IBM has announced new AI capabilities for its Threat Detection and Response (TDR) services, promising more automation and efficiency for enterprise security teams. The tech giant is incorporating advanced analytics and real-time threat intelligence to help organizations monitor, investigate, and respond to security threats across hybrid cloud environments.
The new TDR services provide 24/7 monitoring and support from IBM security analysts. The underlying platform applies AI models trained on real-world client data from IBM's global security services. This enables automated alert prioritization and potential false positive reduction.
Specifically, IBM claims its AI can automatically close up to 85% of low priority security alerts and escalate high risk threats needing immediate response. This should help reduce alert fatigue for analysts and speed investigation workflows. The TDR services also auto-recommend optimized detection rules based on insights from IBM's threat management engagements.
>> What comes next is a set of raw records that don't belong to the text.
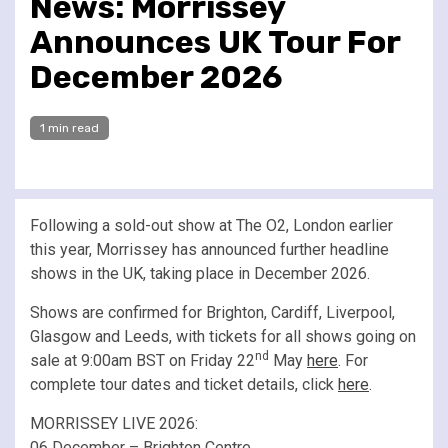
News: Morrissey
Announces UK Tour For
December 2026
1 min read
Following a sold-out show at The O2, London earlier
this year, Morrissey has announced further headline
shows in the UK, taking place in December 2026.
Shows are confirmed for Brighton, Cardiff, Liverpool,
Glasgow and Leeds, with tickets for all shows going on
nd
sale at 9:00am BST on Friday 22
May
here
. For
complete tour dates and ticket details, click
here
.
MORRISSEY LIVE 2026:
06 December – Brighton Centre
According to Chris McCurdy, GM of IBM Cybersecurity Services, AI-powered TDR can "augment organization's security defenses with a capability that is scalable, continuously improving and strong enough for tomorrow's threats." The company monitors over 2 million endpoints and 150 billion events per day.
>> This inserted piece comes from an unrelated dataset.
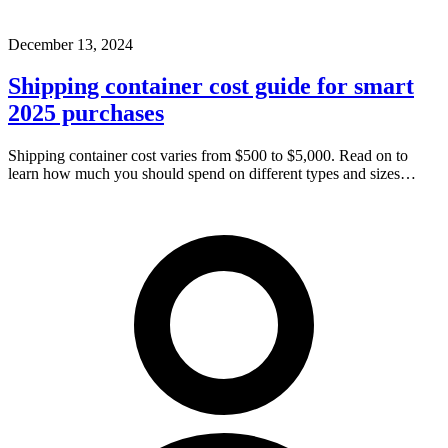
December 13, 2024
Shipping container cost guide for smart
2025 purchases
Shipping container cost varies from $500 to $5,000. Read on to
learn how much you should spend on different types and sizes…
TDR services integrate with clients' existing security tools through open APIs, avoiding rip-and-replace costs. Customers gain unified visibility and can enforce consistent policies across hybrid environments. IBM provides access to its expert X-Force cybersecurity team for ongoing guidance and maturity assessments.
IBM is positioning its TDR services to help organizations move to more proactive security postures. Features like MITRE ATT&CK framework gap assessments, detection optimization, and adversary simulations aim to strengthen defenses and reduce business risk.
As threats continue to outpace security teams, AI and automation will become increasingly critical for effective cybersecurity. IBM is leaning into its scale, resources and experience to productize these capabilities for enterprises worldwide. However, success will depend on seamless integration and continued human-machine collaboration.